Sparsifying Suprema of Gaussian Processes
Anindya De, Shivam Nadimpalli, Ryan O'Donnell, Rocco A. Servedio
TL;DR
This work proves a dimension-free sparsification theorem for the suprema of centered Gaussian processes: for any bounded $T\subset\mathbb{R}^n$, there exists a small subset $S\subseteq T$ and shifts $\{c_s\}$ such that $\sup_{t\in T} \boldsymbol{X}_t$ is approximated in $L^1$ by $\sup_{s\in S}(\boldsymbol{X}_s + c_s)$, with error $\varepsilon$ scaling and $|S|$ depending only on $w(T)$ and $\varepsilon$, not on $|T|$ or $n$. The construction leverages Talagrand's majorizing measures to build a hierarchical clustering of $T$, enabling a multi-scale, sparse representation of the supremum.

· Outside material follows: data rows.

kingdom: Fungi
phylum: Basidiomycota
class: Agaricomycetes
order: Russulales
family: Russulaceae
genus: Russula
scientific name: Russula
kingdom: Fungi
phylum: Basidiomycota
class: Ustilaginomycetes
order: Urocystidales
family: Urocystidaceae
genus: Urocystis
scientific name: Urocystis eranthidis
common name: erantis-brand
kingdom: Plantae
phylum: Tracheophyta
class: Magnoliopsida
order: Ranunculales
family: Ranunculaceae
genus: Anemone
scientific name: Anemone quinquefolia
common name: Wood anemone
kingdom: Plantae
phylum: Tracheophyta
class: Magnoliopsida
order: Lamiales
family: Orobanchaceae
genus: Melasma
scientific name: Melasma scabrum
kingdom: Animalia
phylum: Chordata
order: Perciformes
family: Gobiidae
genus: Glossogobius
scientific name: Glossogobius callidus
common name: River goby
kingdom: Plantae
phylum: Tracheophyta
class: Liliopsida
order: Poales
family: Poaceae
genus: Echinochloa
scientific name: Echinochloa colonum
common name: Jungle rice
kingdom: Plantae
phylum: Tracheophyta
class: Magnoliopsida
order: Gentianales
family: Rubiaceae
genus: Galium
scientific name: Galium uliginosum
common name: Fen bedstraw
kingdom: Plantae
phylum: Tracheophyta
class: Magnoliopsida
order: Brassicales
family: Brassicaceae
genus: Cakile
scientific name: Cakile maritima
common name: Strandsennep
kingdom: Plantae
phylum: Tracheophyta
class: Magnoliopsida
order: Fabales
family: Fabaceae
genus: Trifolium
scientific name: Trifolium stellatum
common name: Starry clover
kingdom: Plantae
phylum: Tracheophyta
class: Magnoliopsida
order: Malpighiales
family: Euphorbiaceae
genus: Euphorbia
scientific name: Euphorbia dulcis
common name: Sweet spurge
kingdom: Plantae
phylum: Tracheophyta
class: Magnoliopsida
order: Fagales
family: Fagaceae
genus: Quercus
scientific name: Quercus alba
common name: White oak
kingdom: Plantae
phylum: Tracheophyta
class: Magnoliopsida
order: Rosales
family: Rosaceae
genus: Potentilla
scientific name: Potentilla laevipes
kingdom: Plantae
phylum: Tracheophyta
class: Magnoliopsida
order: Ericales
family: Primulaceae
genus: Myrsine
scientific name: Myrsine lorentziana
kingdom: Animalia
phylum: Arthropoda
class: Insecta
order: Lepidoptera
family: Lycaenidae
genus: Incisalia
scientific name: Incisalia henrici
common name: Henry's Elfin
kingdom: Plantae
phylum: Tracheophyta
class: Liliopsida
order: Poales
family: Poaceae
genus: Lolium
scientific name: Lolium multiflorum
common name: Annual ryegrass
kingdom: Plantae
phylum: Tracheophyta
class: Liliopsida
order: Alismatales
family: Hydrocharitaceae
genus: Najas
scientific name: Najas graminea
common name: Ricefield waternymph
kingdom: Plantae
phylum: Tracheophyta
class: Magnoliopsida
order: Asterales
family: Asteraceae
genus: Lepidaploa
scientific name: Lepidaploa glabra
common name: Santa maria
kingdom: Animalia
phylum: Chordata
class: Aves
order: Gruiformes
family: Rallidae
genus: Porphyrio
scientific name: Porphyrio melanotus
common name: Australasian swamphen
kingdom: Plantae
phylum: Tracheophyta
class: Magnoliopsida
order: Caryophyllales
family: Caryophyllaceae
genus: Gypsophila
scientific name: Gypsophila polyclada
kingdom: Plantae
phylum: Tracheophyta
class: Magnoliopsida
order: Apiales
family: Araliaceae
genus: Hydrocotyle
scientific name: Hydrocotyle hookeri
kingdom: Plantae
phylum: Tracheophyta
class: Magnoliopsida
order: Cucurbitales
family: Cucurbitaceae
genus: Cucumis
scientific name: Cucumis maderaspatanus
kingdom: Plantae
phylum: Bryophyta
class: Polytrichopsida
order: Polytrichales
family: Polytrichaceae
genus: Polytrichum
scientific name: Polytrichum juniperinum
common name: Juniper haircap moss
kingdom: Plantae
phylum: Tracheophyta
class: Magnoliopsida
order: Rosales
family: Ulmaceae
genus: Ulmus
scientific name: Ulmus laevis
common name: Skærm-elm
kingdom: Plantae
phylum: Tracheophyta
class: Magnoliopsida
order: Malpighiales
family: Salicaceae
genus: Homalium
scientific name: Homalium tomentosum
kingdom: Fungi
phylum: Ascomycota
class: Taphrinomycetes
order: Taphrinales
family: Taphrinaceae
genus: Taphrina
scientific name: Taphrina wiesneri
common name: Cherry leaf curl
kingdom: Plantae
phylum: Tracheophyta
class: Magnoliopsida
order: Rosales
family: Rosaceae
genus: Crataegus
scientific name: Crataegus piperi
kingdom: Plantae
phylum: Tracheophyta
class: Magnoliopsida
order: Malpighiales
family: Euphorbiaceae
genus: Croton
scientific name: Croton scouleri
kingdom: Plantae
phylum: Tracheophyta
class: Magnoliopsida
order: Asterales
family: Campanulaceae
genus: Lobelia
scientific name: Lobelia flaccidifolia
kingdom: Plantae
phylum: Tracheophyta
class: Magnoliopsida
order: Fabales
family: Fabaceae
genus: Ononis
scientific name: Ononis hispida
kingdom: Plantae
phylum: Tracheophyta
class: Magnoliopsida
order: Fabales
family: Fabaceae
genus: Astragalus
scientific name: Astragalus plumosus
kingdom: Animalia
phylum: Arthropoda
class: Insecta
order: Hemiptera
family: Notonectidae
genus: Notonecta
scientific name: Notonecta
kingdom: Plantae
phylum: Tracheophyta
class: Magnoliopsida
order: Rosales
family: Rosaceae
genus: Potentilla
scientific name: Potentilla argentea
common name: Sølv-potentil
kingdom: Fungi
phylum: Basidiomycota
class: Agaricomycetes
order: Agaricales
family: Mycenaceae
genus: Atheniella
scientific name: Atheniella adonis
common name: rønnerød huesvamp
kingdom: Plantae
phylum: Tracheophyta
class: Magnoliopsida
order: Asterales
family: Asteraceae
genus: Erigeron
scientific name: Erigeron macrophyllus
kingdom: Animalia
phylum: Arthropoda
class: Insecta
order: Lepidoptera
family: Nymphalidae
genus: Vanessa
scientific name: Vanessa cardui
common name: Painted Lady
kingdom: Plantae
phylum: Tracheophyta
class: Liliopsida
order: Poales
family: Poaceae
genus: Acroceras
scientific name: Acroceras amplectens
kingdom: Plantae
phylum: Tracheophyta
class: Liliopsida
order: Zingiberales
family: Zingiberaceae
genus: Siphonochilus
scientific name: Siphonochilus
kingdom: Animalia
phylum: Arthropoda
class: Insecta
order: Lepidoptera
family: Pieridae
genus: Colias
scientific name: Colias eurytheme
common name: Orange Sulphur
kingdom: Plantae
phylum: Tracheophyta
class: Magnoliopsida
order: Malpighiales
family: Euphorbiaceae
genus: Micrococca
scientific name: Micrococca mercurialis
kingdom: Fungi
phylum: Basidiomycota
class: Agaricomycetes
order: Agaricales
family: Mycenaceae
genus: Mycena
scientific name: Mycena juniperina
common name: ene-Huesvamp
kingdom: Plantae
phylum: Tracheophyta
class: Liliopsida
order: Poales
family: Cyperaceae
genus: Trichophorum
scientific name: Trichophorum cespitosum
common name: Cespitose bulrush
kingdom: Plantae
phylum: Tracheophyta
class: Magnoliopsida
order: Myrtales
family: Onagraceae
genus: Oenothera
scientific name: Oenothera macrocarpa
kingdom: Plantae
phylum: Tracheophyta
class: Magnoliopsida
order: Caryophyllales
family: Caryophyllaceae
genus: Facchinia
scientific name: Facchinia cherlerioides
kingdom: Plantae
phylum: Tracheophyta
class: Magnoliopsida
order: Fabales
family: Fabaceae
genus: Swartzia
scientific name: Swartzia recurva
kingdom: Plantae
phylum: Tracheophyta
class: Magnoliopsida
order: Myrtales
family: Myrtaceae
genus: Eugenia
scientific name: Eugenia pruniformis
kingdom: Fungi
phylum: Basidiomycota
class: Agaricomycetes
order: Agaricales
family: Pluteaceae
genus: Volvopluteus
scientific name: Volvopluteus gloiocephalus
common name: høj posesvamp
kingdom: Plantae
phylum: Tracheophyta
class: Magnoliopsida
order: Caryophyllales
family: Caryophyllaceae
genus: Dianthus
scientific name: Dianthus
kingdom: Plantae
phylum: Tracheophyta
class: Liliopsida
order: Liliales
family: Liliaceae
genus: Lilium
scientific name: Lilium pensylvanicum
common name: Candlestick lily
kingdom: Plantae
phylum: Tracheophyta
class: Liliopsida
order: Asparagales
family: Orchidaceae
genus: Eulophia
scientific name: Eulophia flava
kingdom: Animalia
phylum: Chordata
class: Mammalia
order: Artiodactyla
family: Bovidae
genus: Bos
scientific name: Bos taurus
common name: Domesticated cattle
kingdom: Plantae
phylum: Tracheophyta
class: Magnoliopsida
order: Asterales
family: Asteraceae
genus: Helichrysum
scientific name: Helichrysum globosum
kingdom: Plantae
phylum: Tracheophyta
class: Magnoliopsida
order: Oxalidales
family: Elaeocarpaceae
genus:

Two major applications follow: (i) a Junta Theorem for norms on Gaussian space, showing any norm can be approximated by a low-dimensional projection-based norm; (ii) sparsification of intersections of halfspaces of bounded width, yielding dimension-free, agnostic learning and tolerant testing results for convex sets. The results connect geometric complexity, Gaussian width, and majorizing measures to practical algorithmic tasks, and they establish both upper bounds and lower-bound limitations on sparsifier size, clarifying the role of centering and sparsity in high-dimensional Gaussian analysis.
Abstract
We give a dimension-independent sparsification result for suprema of centered Gaussian processes: Let $T$ be any (possibly infinite) bounded set of vectors in $\mathbb{R}^n$, and let $\{\boldsymbol{X}_t := t \cdot \boldsymbol{g} \}_{t\in T}$ be the canonical Gaussian process on $T$, where $\boldsymbol{g}\sim N(0, I_n)$. We show that there is an $O_\varepsilon(1)$-size subset $S \subseteq T$ and a set of real values $\{c_s\}_{s \in S}$ such that the random variable $\sup_{s \in S} \{\boldsymbol{X}_s + c_s\}$ is an $\varepsilon$-approximator\,(in $L^1$) of the random variable $\sup_{t \in T} {\boldsymbol{X}}_t$. Notably, the size of the sparsifier $S$ is completely independent of both $|T|$ and the ambient dimension $n$. We give two applications of this sparsification theorem: - A "Junta Theorem" for Norms: We show that given any norm $ν(x)$ on $\mathbb{R}^n$, there is another norm $ψ(x)$ depending only on the projection of $x$ onto $O_\varepsilon(1)$ directions, for which $ψ({\boldsymbol{g}})$ is a multiplicative $(1 \pm \varepsilon)$-approximation of $ν({\boldsymbol{g}})$ with probability $1-\varepsilon$ for ${\boldsymbol{g}} \sim N(0,I_n)$. - Sparsification of Convex Sets: We show that any intersection of (possibly infinitely many) halfspaces in $\mathbb{R}^n$ that are at distance $r$ from the origin is $\varepsilon$-close (under $N(0,I_n)$) to an intersection of only $O_{r,\varepsilon}(1)$ halfspaces. This yields new polynomial-time \emph{agnostic learning} and \emph{tolerant property testing} algorithms for intersections of halfspaces.